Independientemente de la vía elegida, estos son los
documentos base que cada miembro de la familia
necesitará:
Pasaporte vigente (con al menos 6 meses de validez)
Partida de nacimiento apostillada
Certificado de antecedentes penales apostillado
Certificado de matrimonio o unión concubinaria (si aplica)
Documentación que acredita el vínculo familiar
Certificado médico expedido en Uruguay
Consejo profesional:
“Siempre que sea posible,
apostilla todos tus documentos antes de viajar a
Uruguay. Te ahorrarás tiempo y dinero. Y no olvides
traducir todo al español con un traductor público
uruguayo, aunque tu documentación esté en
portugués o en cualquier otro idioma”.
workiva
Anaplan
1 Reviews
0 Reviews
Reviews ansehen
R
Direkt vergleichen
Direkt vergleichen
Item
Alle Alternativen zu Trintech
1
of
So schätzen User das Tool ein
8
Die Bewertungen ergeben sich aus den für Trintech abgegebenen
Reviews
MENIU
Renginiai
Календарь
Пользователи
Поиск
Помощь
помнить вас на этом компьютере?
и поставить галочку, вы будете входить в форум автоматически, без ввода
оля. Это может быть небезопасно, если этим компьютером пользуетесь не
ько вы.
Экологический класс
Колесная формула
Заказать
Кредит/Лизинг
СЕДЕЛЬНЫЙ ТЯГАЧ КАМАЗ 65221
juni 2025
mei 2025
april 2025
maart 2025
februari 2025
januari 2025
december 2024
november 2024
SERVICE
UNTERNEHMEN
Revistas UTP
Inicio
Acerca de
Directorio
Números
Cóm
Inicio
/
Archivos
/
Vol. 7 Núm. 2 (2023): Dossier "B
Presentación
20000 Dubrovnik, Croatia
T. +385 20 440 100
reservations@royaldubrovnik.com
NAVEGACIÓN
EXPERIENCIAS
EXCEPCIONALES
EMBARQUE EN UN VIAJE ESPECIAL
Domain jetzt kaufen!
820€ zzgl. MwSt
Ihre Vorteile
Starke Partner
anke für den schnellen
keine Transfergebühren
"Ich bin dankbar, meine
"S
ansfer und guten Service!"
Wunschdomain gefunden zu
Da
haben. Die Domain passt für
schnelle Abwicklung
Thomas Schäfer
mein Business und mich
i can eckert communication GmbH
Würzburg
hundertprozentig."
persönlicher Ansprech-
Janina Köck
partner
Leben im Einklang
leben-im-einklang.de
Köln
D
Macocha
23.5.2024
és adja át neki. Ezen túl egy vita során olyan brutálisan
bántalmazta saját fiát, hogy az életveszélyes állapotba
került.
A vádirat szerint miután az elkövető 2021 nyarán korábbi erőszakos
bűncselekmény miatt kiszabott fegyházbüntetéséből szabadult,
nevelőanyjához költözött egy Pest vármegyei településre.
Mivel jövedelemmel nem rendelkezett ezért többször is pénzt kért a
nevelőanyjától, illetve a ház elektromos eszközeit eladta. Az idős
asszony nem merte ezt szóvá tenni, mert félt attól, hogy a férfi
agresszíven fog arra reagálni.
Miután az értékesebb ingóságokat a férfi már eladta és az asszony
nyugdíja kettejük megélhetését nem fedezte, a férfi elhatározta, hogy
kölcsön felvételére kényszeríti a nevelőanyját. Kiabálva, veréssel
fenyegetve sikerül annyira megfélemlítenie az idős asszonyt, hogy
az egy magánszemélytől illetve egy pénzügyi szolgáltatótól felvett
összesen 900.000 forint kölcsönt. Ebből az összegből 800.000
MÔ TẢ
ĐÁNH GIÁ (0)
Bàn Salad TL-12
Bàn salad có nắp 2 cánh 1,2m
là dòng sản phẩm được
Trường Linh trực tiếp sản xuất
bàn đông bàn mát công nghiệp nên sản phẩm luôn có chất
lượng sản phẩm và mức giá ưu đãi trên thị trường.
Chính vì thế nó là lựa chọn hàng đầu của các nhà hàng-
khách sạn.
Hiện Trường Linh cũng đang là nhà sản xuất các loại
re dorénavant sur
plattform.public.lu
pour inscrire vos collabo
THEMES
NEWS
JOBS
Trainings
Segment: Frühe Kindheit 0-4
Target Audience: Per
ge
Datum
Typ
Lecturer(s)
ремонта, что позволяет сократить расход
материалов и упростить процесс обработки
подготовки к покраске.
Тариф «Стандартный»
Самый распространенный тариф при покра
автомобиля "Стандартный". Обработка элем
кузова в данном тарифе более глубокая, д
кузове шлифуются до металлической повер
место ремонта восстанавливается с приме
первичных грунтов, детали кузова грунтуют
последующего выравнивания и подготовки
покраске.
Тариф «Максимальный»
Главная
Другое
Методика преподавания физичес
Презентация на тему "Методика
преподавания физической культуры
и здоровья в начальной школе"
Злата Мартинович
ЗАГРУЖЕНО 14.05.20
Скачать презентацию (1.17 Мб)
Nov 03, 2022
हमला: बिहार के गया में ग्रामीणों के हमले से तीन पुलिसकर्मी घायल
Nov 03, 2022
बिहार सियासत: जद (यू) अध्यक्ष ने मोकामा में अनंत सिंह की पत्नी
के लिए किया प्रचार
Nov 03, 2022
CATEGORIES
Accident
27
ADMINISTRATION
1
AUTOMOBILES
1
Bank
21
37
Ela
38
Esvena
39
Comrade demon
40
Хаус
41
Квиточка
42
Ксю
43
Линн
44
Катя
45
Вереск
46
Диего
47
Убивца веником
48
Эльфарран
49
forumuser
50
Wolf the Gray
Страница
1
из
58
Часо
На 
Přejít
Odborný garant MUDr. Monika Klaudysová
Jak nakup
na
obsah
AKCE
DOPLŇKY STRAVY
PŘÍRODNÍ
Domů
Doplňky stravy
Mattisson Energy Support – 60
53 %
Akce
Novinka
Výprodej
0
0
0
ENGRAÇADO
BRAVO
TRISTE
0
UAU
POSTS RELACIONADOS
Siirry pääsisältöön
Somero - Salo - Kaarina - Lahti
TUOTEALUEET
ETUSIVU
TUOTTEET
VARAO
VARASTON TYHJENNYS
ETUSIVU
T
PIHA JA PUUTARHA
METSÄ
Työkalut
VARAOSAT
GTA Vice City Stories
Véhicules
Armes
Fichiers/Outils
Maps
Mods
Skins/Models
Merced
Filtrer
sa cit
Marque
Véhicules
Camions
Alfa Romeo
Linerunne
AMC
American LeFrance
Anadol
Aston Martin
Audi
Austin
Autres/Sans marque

————

> **TASK INSTRUCTIONS**
Write out the data once more, word for word.

> **RESPONSE BOX**
Independientemente de la vía elegida, estos son los
documentos base que cada miembro de la familia
necesitará:
Pasaporte vigente (con al menos 6 meses de validez)
Partida de nacimiento apostillada
Certificado de antecedentes penales apostillado
Certificado de matrimonio o unión concubinaria (si aplica)
Documentación que acredita el vínculo familiar
Certificado médico expedido en Uruguay
Consejo profesional:
“Siempre que sea posible,
apostilla todos tus documentos antes de viajar a
Uruguay. Te ahorrarás tiempo y dinero. Y no olvides
traducir todo al español con un traductor público
uruguayo, aunque tu documentación esté en
portugués o en cualquier otro idioma”.
workiva
Anaplan
1 Reviews
0 Reviews
Reviews ansehen
R
Direkt vergleichen
Direkt vergleichen
Item
Alle Alternativen zu Trintech
1
of
So schätzen User das Tool ein
8
Die Bewertungen ergeben sich aus den für Trintech abgegebenen
Reviews
MENIU
Renginiai
Календарь
Пользователи
Поиск
Помощь
помнить вас на этом компьютере?
и поставить галочку, вы будете входить в форум автоматически, без ввода
оля. Это может быть небезопасно, если этим компьютером пользуетесь не
ько вы.
Экологический класс
Колесная формула
Заказать
Кредит/Лизинг
СЕДЕЛЬНЫЙ ТЯГАЧ КАМАЗ 65221
juni 2025
mei 2025
april 2025
maart 2025
februari 2025
januari 2025
december 2024
november 2024
SERVICE
UNTERNEHMEN
Revistas UTP
Inicio
Acerca de
Directorio
Números
Cóm
Inicio
/
Archivos
/
Vol. 7 Núm. 2 (2023): Dossier "B
Presentación
20000 Dubrovnik, Croatia
T. +385 20 440 100
reservations@royaldubrovnik.com
NAVEGACIÓN
EXPERIENCIAS
EXCEPCIONALES
EMBARQUE EN UN VIAJE ESPECIAL
Domain jetzt kaufen!
820€ zzgl. MwSt
Ihre Vorteile
Starke Partner
anke für den schnellen
keine Transfergebühren
"Ich bin dankbar, meine
"S
ansfer und guten Service!"
Wunschdomain gefunden zu
Da
haben. Die Domain passt für
schnelle Abwicklung
Thomas Schäfer
mein Business und mich
i can eckert communication GmbH
Würzburg
hundertprozentig."
persönlicher Ansprech-
Janina Köck
partner
Leben im Einklang
leben-im-einklang.de
Köln
D
Macocha
23.5.2024
és adja át neki. Ezen túl egy vita során olyan brutálisan
bántalmazta saját fiát, hogy az életveszélyes állapotba
került.
A vádirat szerint miután az elkövető 2021 nyarán korábbi erőszakos
bűncselekmény miatt kiszabott fegyházbüntetéséből szabadult,
nevelőanyjához költözött egy Pest vármegyei településre.
Mivel jövedelemmel nem rendelkezett ezért többször is pénzt kért a
nevelőanyjától, illetve a ház elektromos eszközeit eladta. Az idős
asszony nem merte ezt szóvá tenni, mert félt attól, hogy a férfi
agresszíven fog arra reagálni.
Miután az értékesebb ingóságokat a férfi már eladta és az asszony
nyugdíja kettejük megélhetését nem fedezte, a férfi elhatározta, hogy
kölcsön felvételére kényszeríti a nevelőanyját. Kiabálva, veréssel
fenyegetve sikerül annyira megfélemlítenie az idős asszonyt, hogy
az egy magánszemélytől illetve egy pénzügyi szolgáltatótól felvett
összesen 900.000 forint kölcsönt. Ebből az összegből 800.000
MÔ TẢ
ĐÁNH GIÁ (0)
Bàn Salad TL-12
Bàn salad có nắp 2 cánh 1,2m
là dòng sản phẩm được
Trường Linh trực tiếp sản xuất
bàn đông bàn mát công nghiệp nên sản phẩm luôn có chất
lượng sản phẩm và mức giá ưu đãi trên thị trường.
Chính vì thế nó là lựa chọn hàng đầu của các nhà hàng-
khách sạn.
Hiện Trường Linh cũng đang là nhà sản xuất các loại
re dorénavant sur
plattform.public.lu
pour inscrire vos collabo
THEMES
NEWS
JOBS
Trainings
Segment: Frühe Kindheit 0-4
Target Audience: Per
ge
Datum
Typ
Lecturer(s)
ремонта, что позволяет сократить расход
материалов и упростить процесс обработки
подготовки к покраске.
Тариф «Стандартный»
Самый распространенный тариф при покра
автомобиля "Стандартный". Обработка элем
кузова в данном тарифе более глубокая, д
кузове шлифуются до металлической повер
место ремонта восстанавливается с приме
первичных грунтов, детали кузова грунтуют
последующего выравнивания и подготовки
покраске.
Тариф «Максимальный»
Главная
Другое
Методика преподавания физичес
Презентация на тему "Методика
преподавания физической культуры
и здоровья в начальной школе"
Злата Мартинович
ЗАГРУЖЕНО 14.05.20
Скачать презентацию (1.17 Мб)
Nov 03, 2022
हमला: बिहार के गया में ग्रामीणों के हमले से तीन पुलिसकर्मी घायल
Nov 03, 2022
बिहार सियासत: जद (यू) अध्यक्ष ने मोकामा में अनंत सिंह की पत्नी
के लिए किया प्रचार
Nov 03, 2022
CATEGORIES
Accident
27
ADMINISTRATION
1
AUTOMOBILES
1
Bank
21
37
Ela
38
Esvena
39
Comrade demon
40
Хаус
41
Квиточка
42
Ксю
43
Линн
44
Катя
45
Вереск
46
Диего
47
Убивца веником
48
Эльфарран
49
forumuser
50
Wolf the Gray
Страница
1
из
58
Часо
На 
Přejít
Odborný garant MUDr. Monika Klaudysová
Jak nakup
na
obsah
AKCE
DOPLŇKY STRAVY
PŘÍRODNÍ
Domů
Doplňky stravy
Mattisson Energy Support – 60
53 %
Akce
Novinka
Výprodej
0
0
0
ENGRAÇADO
BRAVO
TRISTE
0
UAU
POSTS RELACIONADOS
Siirry pääsisältöön
Somero - Salo - Kaarina - Lahti
TUOTEALUEET
ETUSIVU
TUOTTEET
VARAO
VARASTON TYHJENNYS
ETUSIVU
T
PIHA JA PUUTARHA
METSÄ
Työkalut
VARAOSAT
GTA Vice City Stories
Véhicules
Armes
Fichiers/Outils
Maps
Mods
Skins/Models
Merced
Filtrer
sa cit
Marque
Véhicules
Camions
Alfa Romeo
Linerunne
AMC
American LeFrance
Anadol
Aston Martin
Audi
Austin
Autres/Sans marque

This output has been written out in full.